[Begin MATERIAL FOR THIS EXERCISE]
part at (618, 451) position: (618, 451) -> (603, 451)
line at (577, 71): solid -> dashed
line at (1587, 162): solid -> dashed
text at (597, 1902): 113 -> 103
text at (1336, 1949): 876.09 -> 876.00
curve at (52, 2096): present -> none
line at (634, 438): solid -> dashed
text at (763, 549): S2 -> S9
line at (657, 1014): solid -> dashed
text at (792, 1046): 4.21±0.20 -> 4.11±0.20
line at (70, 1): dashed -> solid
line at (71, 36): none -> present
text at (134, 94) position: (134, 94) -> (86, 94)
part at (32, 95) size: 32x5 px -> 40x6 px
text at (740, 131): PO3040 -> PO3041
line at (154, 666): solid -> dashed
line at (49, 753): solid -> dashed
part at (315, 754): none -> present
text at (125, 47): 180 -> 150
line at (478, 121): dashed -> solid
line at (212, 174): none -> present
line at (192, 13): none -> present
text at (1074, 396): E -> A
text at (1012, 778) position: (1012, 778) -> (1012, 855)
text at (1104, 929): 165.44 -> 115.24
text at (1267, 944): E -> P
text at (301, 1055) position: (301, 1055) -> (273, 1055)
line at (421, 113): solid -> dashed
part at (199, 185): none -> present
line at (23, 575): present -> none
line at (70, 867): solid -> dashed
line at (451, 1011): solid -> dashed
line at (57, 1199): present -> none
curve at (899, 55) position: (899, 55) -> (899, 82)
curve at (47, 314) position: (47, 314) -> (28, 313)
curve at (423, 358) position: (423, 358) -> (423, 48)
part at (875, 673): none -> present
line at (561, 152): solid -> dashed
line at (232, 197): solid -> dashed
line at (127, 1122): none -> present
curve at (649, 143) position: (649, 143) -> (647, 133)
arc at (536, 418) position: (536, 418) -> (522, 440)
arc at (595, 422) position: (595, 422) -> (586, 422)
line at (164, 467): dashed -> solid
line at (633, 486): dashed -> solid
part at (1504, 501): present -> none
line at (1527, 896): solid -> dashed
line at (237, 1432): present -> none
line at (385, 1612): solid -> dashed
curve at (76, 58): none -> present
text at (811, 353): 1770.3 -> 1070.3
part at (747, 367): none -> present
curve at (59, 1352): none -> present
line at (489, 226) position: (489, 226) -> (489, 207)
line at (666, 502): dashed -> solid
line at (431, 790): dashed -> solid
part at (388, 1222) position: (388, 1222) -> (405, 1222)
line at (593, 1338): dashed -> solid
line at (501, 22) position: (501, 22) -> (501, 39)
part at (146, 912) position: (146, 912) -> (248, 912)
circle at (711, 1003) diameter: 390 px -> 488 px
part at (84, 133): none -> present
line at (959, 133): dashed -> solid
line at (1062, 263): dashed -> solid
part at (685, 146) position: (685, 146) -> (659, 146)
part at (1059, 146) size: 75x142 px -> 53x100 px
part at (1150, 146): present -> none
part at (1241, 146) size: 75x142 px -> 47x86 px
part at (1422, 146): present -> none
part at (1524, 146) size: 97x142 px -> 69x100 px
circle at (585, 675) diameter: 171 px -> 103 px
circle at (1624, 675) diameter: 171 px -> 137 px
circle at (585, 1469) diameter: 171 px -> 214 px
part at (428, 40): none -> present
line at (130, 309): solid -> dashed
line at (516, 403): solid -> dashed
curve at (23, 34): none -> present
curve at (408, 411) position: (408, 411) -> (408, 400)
[End MATERIAL FOR THIS EXERCISE]
— WRITTEN TASK —
Please count the lines in the data above that contain the word "diameter", with case counting, and reply with only that number.

— EXERCISE SOLUTION —
4